╔══

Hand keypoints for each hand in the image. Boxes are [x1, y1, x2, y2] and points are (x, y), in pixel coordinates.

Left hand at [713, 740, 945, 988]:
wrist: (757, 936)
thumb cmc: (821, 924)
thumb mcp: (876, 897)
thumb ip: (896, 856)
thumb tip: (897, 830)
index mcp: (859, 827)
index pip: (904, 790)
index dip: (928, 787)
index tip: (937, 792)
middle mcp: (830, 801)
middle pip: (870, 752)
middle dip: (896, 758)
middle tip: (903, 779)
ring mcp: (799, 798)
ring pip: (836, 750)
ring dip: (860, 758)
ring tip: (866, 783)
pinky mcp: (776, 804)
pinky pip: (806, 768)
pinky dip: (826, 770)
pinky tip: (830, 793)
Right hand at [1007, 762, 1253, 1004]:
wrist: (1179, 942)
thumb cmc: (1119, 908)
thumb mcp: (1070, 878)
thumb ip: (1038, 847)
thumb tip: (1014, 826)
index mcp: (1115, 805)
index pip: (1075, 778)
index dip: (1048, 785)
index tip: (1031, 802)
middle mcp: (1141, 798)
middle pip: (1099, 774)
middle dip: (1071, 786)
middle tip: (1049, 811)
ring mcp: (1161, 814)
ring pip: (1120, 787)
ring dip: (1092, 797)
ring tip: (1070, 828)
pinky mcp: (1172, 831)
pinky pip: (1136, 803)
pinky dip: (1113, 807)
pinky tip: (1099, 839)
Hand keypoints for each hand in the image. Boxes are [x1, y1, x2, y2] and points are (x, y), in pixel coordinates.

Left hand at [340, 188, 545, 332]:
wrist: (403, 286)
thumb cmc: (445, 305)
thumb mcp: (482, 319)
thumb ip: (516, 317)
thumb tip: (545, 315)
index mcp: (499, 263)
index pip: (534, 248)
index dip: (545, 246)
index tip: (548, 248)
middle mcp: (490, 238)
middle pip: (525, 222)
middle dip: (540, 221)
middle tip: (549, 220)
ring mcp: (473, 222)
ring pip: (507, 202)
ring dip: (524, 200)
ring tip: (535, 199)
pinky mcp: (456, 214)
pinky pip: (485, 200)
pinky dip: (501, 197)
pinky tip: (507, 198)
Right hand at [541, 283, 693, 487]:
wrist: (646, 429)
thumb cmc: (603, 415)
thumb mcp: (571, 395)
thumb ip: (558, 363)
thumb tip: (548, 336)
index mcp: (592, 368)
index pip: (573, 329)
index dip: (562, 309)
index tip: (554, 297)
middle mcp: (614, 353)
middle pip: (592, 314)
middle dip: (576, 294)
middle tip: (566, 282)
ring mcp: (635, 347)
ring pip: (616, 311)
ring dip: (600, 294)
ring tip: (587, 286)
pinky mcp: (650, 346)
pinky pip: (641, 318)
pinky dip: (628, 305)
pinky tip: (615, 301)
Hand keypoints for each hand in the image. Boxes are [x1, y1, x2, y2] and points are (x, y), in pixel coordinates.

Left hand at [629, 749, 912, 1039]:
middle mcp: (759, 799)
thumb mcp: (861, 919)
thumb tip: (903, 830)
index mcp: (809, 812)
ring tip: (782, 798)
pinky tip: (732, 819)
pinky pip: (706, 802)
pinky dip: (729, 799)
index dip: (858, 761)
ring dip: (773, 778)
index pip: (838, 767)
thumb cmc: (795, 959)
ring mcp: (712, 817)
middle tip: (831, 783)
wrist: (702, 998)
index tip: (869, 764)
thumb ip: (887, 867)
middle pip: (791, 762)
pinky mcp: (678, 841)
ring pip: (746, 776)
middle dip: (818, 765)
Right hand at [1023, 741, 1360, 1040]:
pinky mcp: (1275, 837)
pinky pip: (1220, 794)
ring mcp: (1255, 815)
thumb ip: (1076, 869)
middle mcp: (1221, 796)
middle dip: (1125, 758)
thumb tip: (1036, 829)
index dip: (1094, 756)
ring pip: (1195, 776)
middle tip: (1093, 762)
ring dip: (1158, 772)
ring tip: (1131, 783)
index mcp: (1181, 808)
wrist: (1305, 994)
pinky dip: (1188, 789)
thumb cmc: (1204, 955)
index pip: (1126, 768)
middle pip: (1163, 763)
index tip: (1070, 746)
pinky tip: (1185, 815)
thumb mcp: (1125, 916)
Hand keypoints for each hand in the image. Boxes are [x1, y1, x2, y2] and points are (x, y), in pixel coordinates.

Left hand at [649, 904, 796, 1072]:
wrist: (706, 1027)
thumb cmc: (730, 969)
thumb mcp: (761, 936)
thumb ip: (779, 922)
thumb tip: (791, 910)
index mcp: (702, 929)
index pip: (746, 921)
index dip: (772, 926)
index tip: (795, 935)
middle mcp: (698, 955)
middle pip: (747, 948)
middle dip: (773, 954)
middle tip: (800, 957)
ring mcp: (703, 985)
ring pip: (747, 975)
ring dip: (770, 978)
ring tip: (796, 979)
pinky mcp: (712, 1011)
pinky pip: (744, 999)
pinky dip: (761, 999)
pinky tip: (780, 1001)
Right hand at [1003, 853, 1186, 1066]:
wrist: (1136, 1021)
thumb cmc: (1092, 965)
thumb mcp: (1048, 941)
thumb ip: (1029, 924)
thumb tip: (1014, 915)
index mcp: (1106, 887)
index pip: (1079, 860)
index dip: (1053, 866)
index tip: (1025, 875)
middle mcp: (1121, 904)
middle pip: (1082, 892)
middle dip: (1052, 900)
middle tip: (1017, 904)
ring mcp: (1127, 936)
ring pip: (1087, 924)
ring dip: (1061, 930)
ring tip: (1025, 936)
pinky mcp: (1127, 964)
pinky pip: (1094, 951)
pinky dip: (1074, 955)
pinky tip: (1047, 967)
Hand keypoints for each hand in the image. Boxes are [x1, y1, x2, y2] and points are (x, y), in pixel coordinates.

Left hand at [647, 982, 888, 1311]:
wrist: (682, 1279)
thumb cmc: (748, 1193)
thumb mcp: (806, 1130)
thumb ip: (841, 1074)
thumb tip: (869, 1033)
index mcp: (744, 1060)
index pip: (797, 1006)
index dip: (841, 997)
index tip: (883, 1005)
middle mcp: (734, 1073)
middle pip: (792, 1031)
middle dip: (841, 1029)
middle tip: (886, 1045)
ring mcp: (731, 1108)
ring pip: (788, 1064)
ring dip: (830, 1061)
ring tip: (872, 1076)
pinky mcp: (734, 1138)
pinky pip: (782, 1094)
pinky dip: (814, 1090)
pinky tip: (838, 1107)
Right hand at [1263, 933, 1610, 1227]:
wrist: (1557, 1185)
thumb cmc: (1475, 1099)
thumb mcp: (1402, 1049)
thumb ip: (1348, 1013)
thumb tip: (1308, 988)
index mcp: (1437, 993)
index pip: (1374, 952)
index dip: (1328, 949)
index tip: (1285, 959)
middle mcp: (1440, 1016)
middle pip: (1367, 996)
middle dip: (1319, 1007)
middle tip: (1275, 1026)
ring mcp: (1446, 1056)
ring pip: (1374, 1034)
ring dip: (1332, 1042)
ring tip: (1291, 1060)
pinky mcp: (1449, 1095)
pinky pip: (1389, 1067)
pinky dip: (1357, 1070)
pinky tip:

╚══

▸ Description of the task:
An exact copy of the lines from the one containing "index pip: (1374, 952)" through the end of the entries is required, and nothing beyond them.

▸ Response:
index pip: (1374, 952)
index dip: (1328, 949)
index tip: (1285, 959)
middle mcp: (1440, 1016)
middle pip: (1367, 996)
middle dip: (1319, 1007)
middle tip: (1275, 1026)
ring mcp: (1446, 1056)
ring pip: (1374, 1034)
ring dip: (1332, 1042)
ring tip: (1291, 1060)
pinky mcp: (1449, 1095)
pinky pip: (1389, 1067)
pinky dip: (1357, 1070)
pinky tip:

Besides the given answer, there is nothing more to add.